Ein Blick auf die aktuelle Zählung zeigt die Vielfalt am Murtensee: unter anderem wurden 2’467 Reiherenten, 445 Stockenten, 228 Schnatterenten –die schreibende nicht mitgezählt–, 1’371 Blässhühner und 89 Höckerschwäne registriert. Das bedeutet auch: Am Murtensee gibt es genug zu picken – ganz ohne Brotreste.
«Jedes Jahr müssen wir Stockentenfamilien sogar aus Innenhöfen im Stedtli zurück an den See bringen – so nah rücken uns die Tiere inzwischen», erzählt Pascal Balmer.
Lieber Fernglas statt Brotsäckli
Um den Tieren etwas Gutes zu tun, braucht es kein Futter. Tierfreund Pascal Balmer rät: «Am besten beobachtet man die Vögel einfach und geniesst ihren Anblick.»

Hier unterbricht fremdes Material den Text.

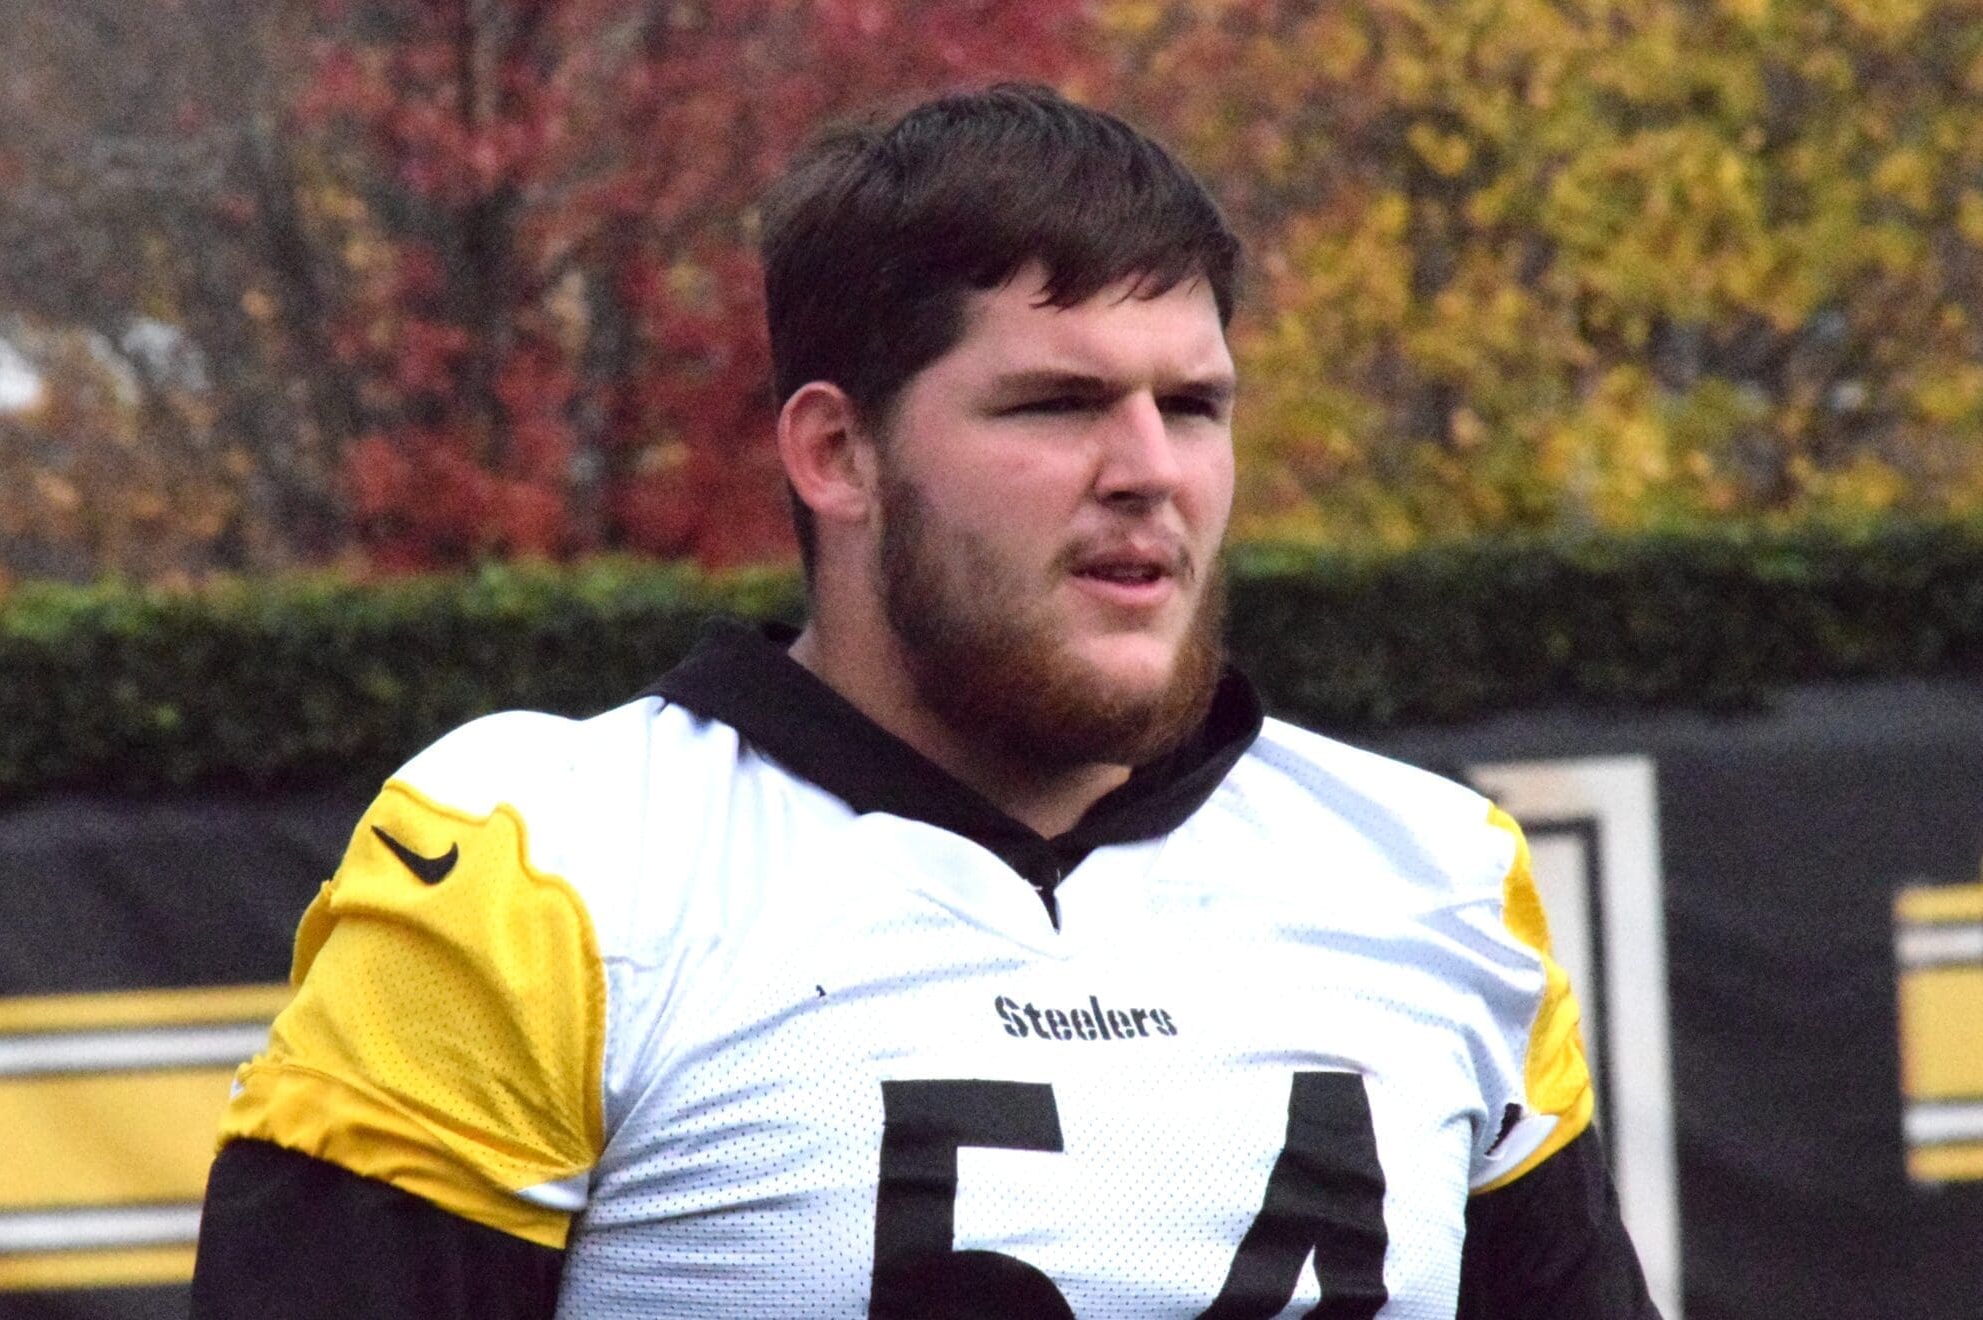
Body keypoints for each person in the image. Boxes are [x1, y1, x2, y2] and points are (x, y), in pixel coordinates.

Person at [191, 84, 1660, 1319]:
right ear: (837, 454)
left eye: (1194, 405)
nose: (1151, 468)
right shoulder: (550, 872)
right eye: (1057, 404)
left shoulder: (1434, 874)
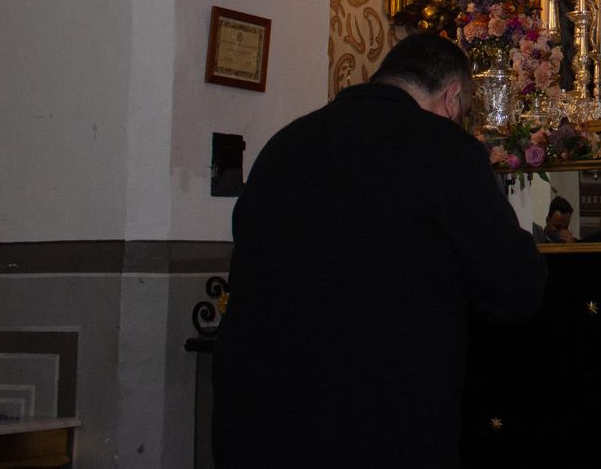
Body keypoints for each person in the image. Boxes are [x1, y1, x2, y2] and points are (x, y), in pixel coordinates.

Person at [213, 33, 545, 467]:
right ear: (452, 97)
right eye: (463, 114)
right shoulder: (444, 149)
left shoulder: (285, 144)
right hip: (377, 426)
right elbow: (518, 290)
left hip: (258, 420)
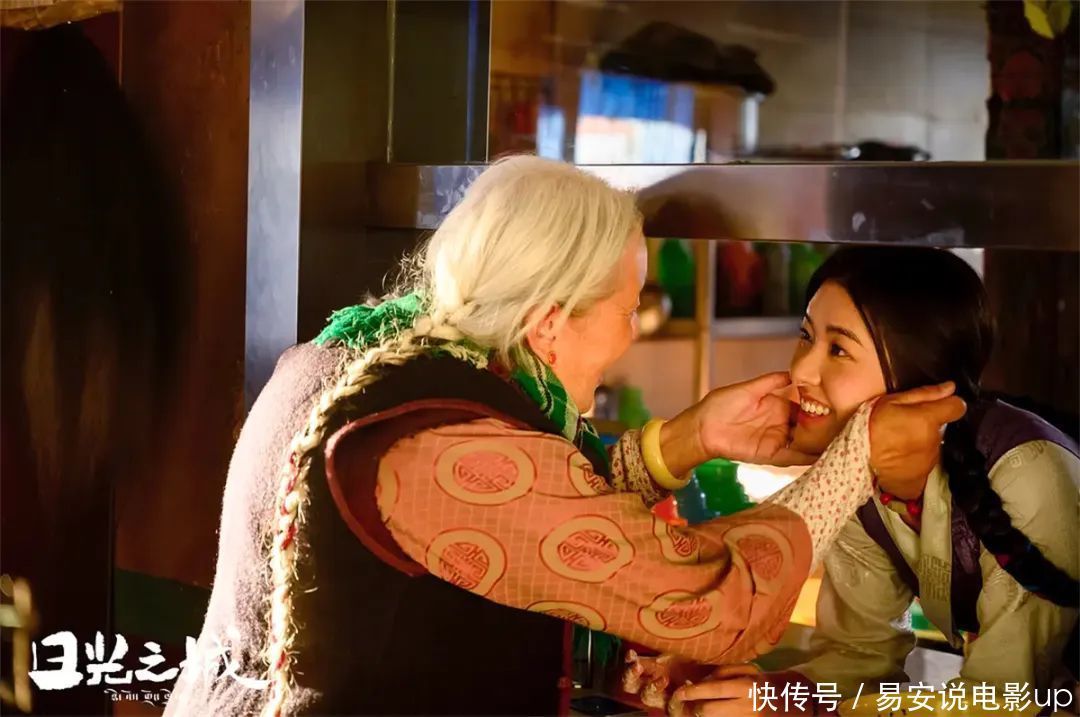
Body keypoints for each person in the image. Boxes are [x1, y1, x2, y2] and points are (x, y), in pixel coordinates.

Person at [164, 158, 962, 717]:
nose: (633, 332)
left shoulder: (346, 358)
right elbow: (711, 603)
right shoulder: (444, 448)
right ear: (549, 322)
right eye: (628, 307)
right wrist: (852, 462)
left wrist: (689, 438)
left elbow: (539, 512)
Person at [636, 247, 1078, 716]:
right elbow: (861, 656)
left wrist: (791, 710)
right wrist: (773, 691)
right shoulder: (855, 474)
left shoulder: (1026, 472)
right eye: (806, 336)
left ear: (918, 380)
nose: (801, 371)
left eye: (838, 350)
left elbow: (1007, 700)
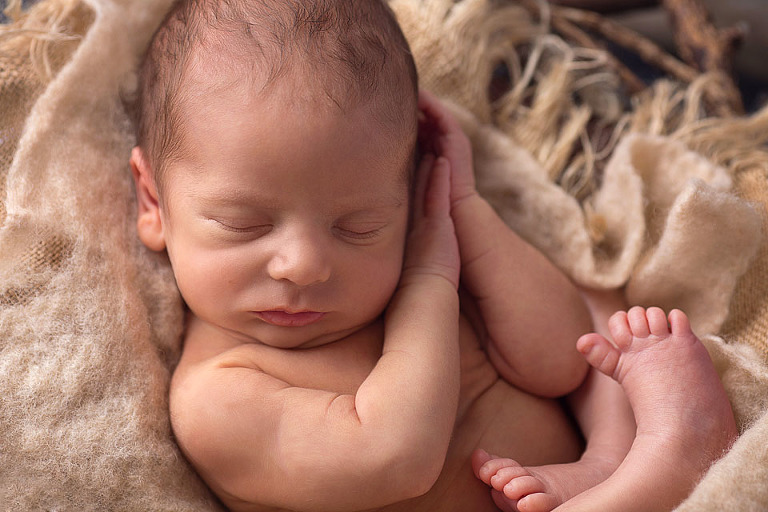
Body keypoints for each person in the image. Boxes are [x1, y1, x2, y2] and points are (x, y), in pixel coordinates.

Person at [127, 1, 738, 511]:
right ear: (153, 202)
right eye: (244, 224)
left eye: (358, 225)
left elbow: (559, 363)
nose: (304, 265)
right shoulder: (217, 398)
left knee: (594, 299)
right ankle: (662, 466)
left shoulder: (415, 265)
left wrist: (463, 212)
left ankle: (610, 461)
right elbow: (399, 460)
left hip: (564, 474)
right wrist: (428, 279)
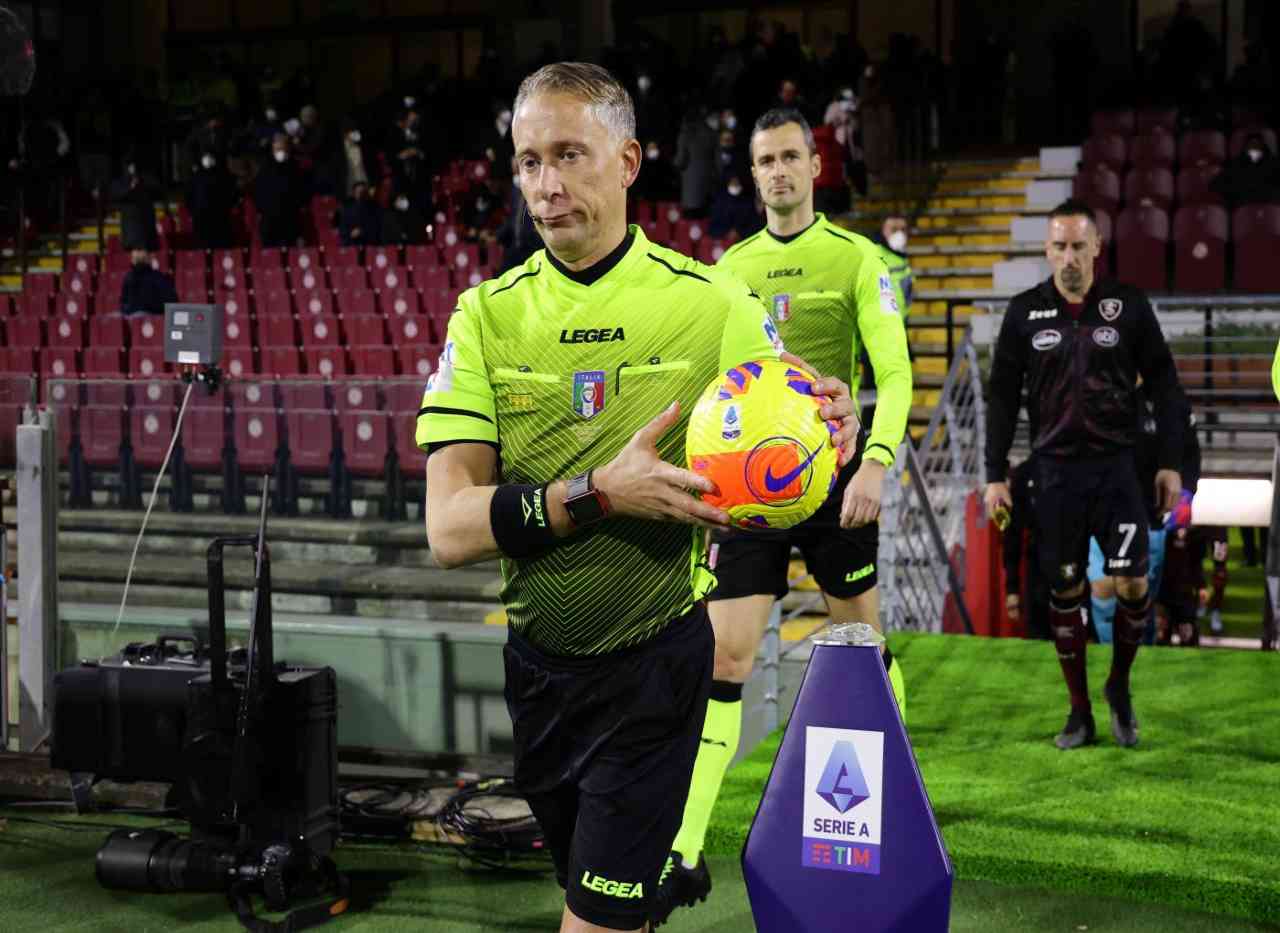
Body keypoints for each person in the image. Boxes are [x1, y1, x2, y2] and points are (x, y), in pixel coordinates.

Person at [417, 63, 861, 933]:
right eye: (528, 161)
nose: (545, 185)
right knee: (611, 903)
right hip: (538, 674)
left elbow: (804, 413)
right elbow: (449, 527)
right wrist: (600, 492)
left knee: (596, 921)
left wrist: (833, 420)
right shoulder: (483, 317)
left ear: (627, 161)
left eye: (569, 155)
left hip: (657, 664)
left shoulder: (713, 304)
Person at [654, 107, 913, 926]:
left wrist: (875, 460)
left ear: (815, 163)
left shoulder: (856, 258)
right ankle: (685, 849)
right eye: (765, 159)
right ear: (753, 172)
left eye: (791, 156)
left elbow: (895, 372)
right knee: (725, 660)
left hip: (834, 484)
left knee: (862, 648)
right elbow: (710, 385)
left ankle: (897, 808)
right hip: (746, 495)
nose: (778, 171)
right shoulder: (728, 266)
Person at [984, 198, 1187, 751]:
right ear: (1047, 250)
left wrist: (1172, 462)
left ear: (1098, 246)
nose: (1069, 256)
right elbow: (1001, 396)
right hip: (1053, 476)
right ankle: (1079, 712)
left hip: (1118, 469)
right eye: (1059, 246)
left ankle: (1118, 685)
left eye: (1079, 245)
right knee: (1066, 588)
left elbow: (1166, 385)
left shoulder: (1129, 306)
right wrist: (993, 472)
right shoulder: (1025, 312)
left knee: (1132, 582)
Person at [1086, 387, 1200, 644]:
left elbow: (1191, 450)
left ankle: (1139, 656)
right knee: (1103, 587)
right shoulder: (1098, 382)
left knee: (1138, 593)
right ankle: (1107, 653)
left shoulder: (1168, 394)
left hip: (1150, 513)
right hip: (1104, 509)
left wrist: (1186, 494)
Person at [1002, 456, 1050, 640]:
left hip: (1078, 567)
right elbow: (1011, 534)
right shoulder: (1024, 473)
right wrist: (1012, 589)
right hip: (1038, 569)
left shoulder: (1082, 466)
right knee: (1038, 640)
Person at [254, 134, 306, 248]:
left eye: (282, 148)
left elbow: (301, 191)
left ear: (288, 149)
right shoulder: (265, 167)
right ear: (272, 148)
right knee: (270, 253)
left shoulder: (295, 167)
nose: (280, 152)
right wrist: (262, 209)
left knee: (290, 250)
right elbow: (258, 190)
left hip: (290, 217)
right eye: (277, 149)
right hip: (270, 217)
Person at [186, 150, 237, 249]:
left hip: (220, 223)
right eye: (205, 156)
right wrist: (195, 212)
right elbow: (189, 198)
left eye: (210, 156)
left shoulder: (224, 177)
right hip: (202, 223)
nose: (208, 160)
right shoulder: (195, 178)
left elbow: (232, 197)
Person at [673, 109, 719, 218]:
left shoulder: (685, 134)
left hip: (690, 187)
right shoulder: (712, 133)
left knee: (689, 224)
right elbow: (718, 161)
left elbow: (680, 160)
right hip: (707, 186)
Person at [109, 158, 161, 253]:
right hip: (132, 229)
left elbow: (157, 190)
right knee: (136, 256)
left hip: (147, 229)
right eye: (130, 166)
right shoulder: (120, 182)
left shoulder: (145, 179)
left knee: (146, 257)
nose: (132, 169)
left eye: (134, 166)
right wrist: (130, 188)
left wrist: (140, 182)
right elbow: (116, 195)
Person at [871, 214, 913, 318]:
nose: (899, 234)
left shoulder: (901, 256)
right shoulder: (874, 254)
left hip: (900, 319)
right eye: (894, 229)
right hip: (884, 323)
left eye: (903, 229)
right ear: (883, 230)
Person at [119, 246, 177, 316]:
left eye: (139, 250)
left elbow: (171, 301)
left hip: (149, 317)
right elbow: (123, 302)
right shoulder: (129, 277)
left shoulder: (156, 277)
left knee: (139, 314)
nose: (135, 254)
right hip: (131, 315)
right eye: (135, 251)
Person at [339, 180, 382, 247]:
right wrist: (351, 233)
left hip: (370, 243)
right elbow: (343, 227)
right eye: (357, 192)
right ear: (353, 193)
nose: (359, 194)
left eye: (362, 192)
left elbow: (376, 226)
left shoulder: (373, 207)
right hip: (351, 243)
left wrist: (361, 230)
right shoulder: (347, 207)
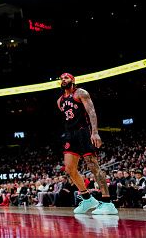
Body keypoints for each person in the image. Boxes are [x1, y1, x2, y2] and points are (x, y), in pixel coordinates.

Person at [57, 72, 118, 215]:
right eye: (61, 79)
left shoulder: (81, 93)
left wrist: (95, 132)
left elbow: (91, 112)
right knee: (69, 169)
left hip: (83, 132)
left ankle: (108, 202)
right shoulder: (60, 100)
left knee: (93, 166)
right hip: (69, 134)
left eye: (66, 78)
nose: (63, 80)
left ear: (72, 80)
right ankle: (87, 198)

Er fügt hinzu: «Wir leben nicht in einem Disney-Film – Wildtiere brauchen keine Zwangsbewirtung.» Sein Tipp: Statt dem Brotsäckli lieber ein Fernglas einpacken und die Vielfalt der Tiere in aller Ruhe entdecken.

So helfen Sie wirklich
Wasservögel unterstützt man am besten, indem man ihre Lebensräume schützt: Ufer sauber halten, Schilfbereiche weder mit SUPs noch mit Booten befahren und auch nicht schwimmend erkunden (das Nichtbeachten des Mindestabstands von 25 Metern zu Wasserpflanzen hat eine Busse von 100 CHF zur Folge).
«Heimische Pflanzen zu schützen und zu fördern stärkt zusätzlich das Ökosystem – und davon profitieren alle Tiere im und am See», fasst Fischereiaufseher Balmer zusammen.

Hilfe für Wildtiere beginnt mit Aufmerksamkeit und Geduld – das zeigt auch Pascal Balmers Alltag.
Gemeinsam mit seiner Hündin Thara ist er viel draussen unterwegs und kümmert sich unter anderem auch um verletzte Tiere. Kürzlich konnte er einen Mäusebussard, der nach einer Kollision auf der Autobahn in einer Pflegestation versorgt worden war, wieder gesund in die Freiheit entlassen.
Doch nicht immer enden seine Einsätze so erfreulich. Letzte Sommersaison musste eine junge Mittelmeermöwe in Muntelier eingeschläfert werden, weil sie einen verkrüppelten Flügel hatte und nicht fliegen konnte – ein trauriger, aber notwendiger Schritt. «Auch solche Momente zeigen mir, wie wichtig es ist, Wildtieren mit Respekt zu begegnen», sagt Pascal Balmer.
Vielen Dank Herr Balmer für das interessante Gespräch und weiterhin viel Freude in Ihrem wichtigen Beruf!